→ TASKS AND EXERCISES
A – Answer these questions about the forum thread:
(i) What profession does craigisnutter say he has?
(ii) What does swike77 say he could not do?
(iii) What does craigisnutter say he would need to find?
B – Using the forum thread, explain why craigisnutter says he would need a cameraman.
C – Reproduce the forum thread's text from "You see, I used" up to and including "people like you.".

→ TEXT
Altough we're separated by a few hundred miles and probably a common language! I've never let that get in the way before though :smitten:


----------



## swike77 (Oct 27, 2008)

craigisnutter said:


> My Friend you get my respect for that.
> 
> As i've mentioned in a couple of my posts before, i'm a professional wrestler and my entire 'THING' is that im a big fat guy, but i couldn't bring myself to just take pics like that and put them up. It's almost like im a schizo or sumthing, like when im wrestling it's a complete different person, belly out and all.
> 
> Seeing you do this.....you never know, i might very well do it myself 1 day now sir. hmmm



Strange thing is, I hugely admire you. I could not get up and perfom in front of a baying crowd like you do. 

I don't feel as if I've adopted a persona here though. More like I've actually begun to accept what I am and to stop being s hard on myself.Even the few comments on this page have made me reappraise who I am and how desirable I might be to some people. Ultimately, I took a risk and I got rewarded. 

This last week I've held my head just that little bit higher in the street, I've smiled more, been more outgoing, and more positive in general. Now it would be absurd to say that exposing myself like this has banished the years of cruelty of people that have wanted to define me by my size and not WHO I am, but it has made me realise that you can never win over these people. You'll never get their approval, and nor should you seek it. 

You see, I used to think it was my problem, but it's theirs. They are the ignorant ones, they are the oboxious and cruel ones. They are the ones missing out on fabulous friendships, wonderful relationships, good times and great people - people like me, people like you.


----------



## craigisnutter (Oct 27, 2008)

Hmmm, i might just throw caution to the wind n do it!
Id need to find a cameraman to take them for me though! Lol i believe id be classed as a ssbhm, wouldnt be easy to take the pics! Lol


----------

Records from a data source:
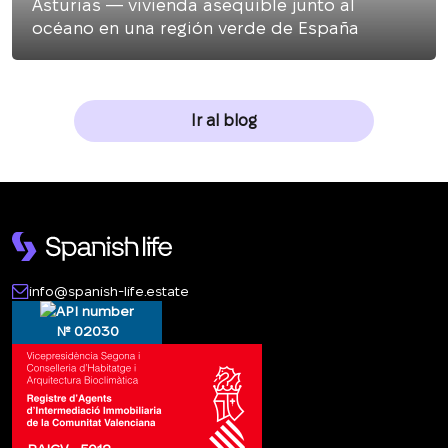
Asturias — vivienda asequible junto al
océano en una región verde de España
Ir al blog
info@spanish-life.estate
№ 02030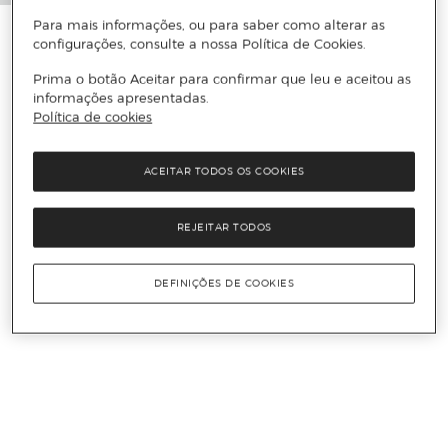
Para mais informações, ou para saber como alterar as
configurações, consulte a nossa Política de Cookies.
Prima o botão Aceitar para confirmar que leu e aceitou as
informações apresentadas.
Política de cookies
ACEITAR TODOS OS COOKIES
REJEITAR TODOS
DEFINIÇÕES DE COOKIES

→ ANSWERS FOR THIS EXERCISE
A –
(i) He is a professional wrestler.
(ii) He could not get up and perform in front of a baying crowd.
(iii) He would need to find a cameraman to take the pictures for him.

B – He believes he would be classed as a ssbhm. Because of that, he says it would not be easy to take the pictures himself.

C –
You see, I used to think it was my problem, but it's theirs. They are the ignorant ones, they are the oboxious and cruel ones. They are the ones missing out on fabulous friendships, wonderful relationships, good times and great people - people like me, people like you.